* What to do: Lay out every line of text in the rows below as a JSON list of strings, one string per line, with blank lines left out.

Source data:
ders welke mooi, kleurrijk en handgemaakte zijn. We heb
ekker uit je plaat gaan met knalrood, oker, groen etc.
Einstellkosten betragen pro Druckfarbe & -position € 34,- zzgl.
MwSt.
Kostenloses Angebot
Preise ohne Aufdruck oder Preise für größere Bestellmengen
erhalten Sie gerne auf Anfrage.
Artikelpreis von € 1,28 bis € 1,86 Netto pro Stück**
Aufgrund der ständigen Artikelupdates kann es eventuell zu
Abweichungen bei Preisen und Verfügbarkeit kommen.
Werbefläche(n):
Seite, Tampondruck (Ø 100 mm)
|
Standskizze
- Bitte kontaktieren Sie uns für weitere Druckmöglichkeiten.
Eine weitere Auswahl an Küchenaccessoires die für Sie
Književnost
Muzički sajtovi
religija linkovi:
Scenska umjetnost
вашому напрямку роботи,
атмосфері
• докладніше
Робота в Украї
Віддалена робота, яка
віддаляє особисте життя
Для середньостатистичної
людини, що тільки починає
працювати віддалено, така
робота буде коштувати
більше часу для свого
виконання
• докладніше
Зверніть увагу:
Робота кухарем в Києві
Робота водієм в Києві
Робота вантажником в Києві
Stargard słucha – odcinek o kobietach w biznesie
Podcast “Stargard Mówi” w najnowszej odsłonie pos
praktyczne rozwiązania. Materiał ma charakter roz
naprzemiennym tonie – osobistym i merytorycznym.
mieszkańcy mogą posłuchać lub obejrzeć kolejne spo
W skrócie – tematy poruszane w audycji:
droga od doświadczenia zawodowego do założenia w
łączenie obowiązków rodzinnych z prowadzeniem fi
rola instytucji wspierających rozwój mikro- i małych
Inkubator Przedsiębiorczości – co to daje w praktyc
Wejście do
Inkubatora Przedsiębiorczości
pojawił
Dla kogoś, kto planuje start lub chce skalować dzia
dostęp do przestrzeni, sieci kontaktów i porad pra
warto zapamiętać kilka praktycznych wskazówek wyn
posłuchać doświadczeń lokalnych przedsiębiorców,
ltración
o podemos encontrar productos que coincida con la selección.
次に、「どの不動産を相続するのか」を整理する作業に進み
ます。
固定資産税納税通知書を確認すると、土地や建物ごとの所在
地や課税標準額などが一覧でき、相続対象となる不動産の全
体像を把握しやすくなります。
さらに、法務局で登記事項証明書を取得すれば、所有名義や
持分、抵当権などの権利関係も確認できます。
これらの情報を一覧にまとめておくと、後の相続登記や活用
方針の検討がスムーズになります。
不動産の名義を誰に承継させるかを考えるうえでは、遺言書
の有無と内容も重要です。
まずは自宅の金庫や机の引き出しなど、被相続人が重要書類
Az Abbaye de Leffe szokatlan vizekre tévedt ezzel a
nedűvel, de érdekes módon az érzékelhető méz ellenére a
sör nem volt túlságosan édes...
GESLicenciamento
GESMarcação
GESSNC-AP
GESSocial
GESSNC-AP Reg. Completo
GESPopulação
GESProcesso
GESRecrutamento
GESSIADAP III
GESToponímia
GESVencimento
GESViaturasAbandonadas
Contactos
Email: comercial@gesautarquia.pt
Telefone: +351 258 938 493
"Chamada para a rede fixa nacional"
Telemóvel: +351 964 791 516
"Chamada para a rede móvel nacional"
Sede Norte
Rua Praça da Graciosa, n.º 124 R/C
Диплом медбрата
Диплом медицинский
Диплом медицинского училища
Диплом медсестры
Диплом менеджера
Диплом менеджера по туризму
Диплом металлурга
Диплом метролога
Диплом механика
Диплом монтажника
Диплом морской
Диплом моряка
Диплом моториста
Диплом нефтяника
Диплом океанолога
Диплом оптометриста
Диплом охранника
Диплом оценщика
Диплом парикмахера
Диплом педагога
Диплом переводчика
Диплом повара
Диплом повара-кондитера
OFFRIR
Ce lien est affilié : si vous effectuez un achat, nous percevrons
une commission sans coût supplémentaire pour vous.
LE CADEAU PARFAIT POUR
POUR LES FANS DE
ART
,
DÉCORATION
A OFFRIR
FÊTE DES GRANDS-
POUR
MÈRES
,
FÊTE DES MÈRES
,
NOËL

* Exercise output:
[
  "ders welke mooi, kleurrijk en handgemaakte zijn. We heb",
  "ekker uit je plaat gaan met knalrood, oker, groen etc.",
  "Einstellkosten betragen pro Druckfarbe & -position € 34,- zzgl.",
  "MwSt.",
  "Kostenloses Angebot",
  "Preise ohne Aufdruck oder Preise für größere Bestellmengen",
  "erhalten Sie gerne auf Anfrage.",
  "Artikelpreis von € 1,28 bis € 1,86 Netto pro Stück**",
  "Aufgrund der ständigen Artikelupdates kann es eventuell zu",
  "Abweichungen bei Preisen und Verfügbarkeit kommen.",
  "Werbefläche(n):",
  "Seite, Tampondruck (Ø 100 mm)",
  "|",
  "Standskizze",
  "- Bitte kontaktieren Sie uns für weitere Druckmöglichkeiten.",
  "Eine weitere Auswahl an Küchenaccessoires die für Sie",
  "Književnost",
  "Muzički sajtovi",
  "religija linkovi:",
  "Scenska umjetnost",
  "вашому напрямку роботи,",
  "атмосфері",
  "• докладніше",
  "Робота в Украї",
  "Віддалена робота, яка",
  "віддаляє особисте життя",
  "Для середньостатистичної",
  "людини, що тільки починає",
  "працювати віддалено, така",
  "робота буде коштувати",
  "більше часу для свого",
  "виконання",
  "• докладніше",
  "Зверніть увагу:",
  "Робота кухарем в Києві",
  "Робота водієм в Києві",
  "Робота вантажником в Києві",
  "Stargard słucha – odcinek o kobietach w biznesie",
  "Podcast “Stargard Mówi” w najnowszej odsłonie pos",
  "praktyczne rozwiązania. Materiał ma charakter roz",
  "naprzemiennym tonie – osobistym i merytorycznym.",
  "mieszkańcy mogą posłuchać lub obejrzeć kolejne spo",
  "W skrócie – tematy poruszane w audycji:",
  "droga od doświadczenia zawodowego do założenia w",
  "łączenie obowiązków rodzinnych z prowadzeniem fi",
  "rola instytucji wspierających rozwój mikro- i małych",
  "Inkubator Przedsiębiorczości – co to daje w praktyc",
  "Wejście do",
  "Inkubatora Przedsiębiorczości",
  "pojawił",
  "Dla kogoś, kto planuje start lub chce skalować dzia",
  "dostęp do przestrzeni, sieci kontaktów i porad pra",
  "warto zapamiętać kilka praktycznych wskazówek wyn",
  "posłuchać doświadczeń lokalnych przedsiębiorców,",
  "ltración",
  "o podemos encontrar productos que coincida con la selección.",
  "次に、「どの不動産を相続するのか」を整理する作業に進み",
  "ます。",
  "固定資産税納税通知書を確認すると、土地や建物ごとの所在",
  "地や課税標準額などが一覧でき、相続対象となる不動産の全",
  "体像を把握しやすくなります。",
  "さらに、法務局で登記事項証明書を取得すれば、所有名義や",
  "持分、抵当権などの権利関係も確認できます。",
  "これらの情報を一覧にまとめておくと、後の相続登記や活用",
  "方針の検討がスムーズになります。",
  "不動産の名義を誰に承継させるかを考えるうえでは、遺言書",
  "の有無と内容も重要です。",
  "まずは自宅の金庫や机の引き出しなど、被相続人が重要書類",
  "Az Abbaye de Leffe szokatlan vizekre tévedt ezzel a",
  "nedűvel, de érdekes módon az érzékelhető méz ellenére a",
  "sör nem volt túlságosan édes...",
  "GESLicenciamento",
  "GESMarcação",
  "GESSNC-AP",
  "GESSocial",
  "GESSNC-AP Reg. Completo",
  "GESPopulação",
  "GESProcesso",
  "GESRecrutamento",
  "GESSIADAP III",
  "GESToponímia",
  "GESVencimento",
  "GESViaturasAbandonadas",
  "Contactos",
  "Email: comercial@gesautarquia.pt",
  "Telefone: +351 258 938 493",
  "\"Chamada para a rede fixa nacional\"",
  "Telemóvel: +351 964 791 516",
  "\"Chamada para a rede móvel nacional\"",
  "Sede Norte",
  "Rua Praça da Graciosa, n.º 124 R/C",
  "Диплом медбрата",
  "Диплом медицинский",
  "Диплом медицинского училища",
  "Диплом медсестры",
  "Диплом менеджера",
  "Диплом менеджера по туризму",
  "Диплом металлурга",
  "Диплом метролога",
  "Диплом механика",
  "Диплом монтажника",
  "Диплом морской",
  "Диплом моряка",
  "Диплом моториста",
  "Диплом нефтяника",
  "Диплом океанолога",
  "Диплом оптометриста",
  "Диплом охранника",
  "Диплом оценщика",
  "Диплом парикмахера",
  "Диплом педагога",
  "Диплом переводчика",
  "Диплом повара",
  "Диплом повара-кондитера",
  "OFFRIR",
  "Ce lien est affilié : si vous effectuez un achat, nous percevrons",
  "une commission sans coût supplémentaire pour vous.",
  "LE CADEAU PARFAIT POUR",
  "POUR LES FANS DE",
  "ART",
  ",",
  "DÉCORATION",
  "A OFFRIR",
  "FÊTE DES GRANDS-",
  "POUR",
  "MÈRES",
  ",",
  "FÊTE DES MÈRES",
  ",",
  "NOËL"
]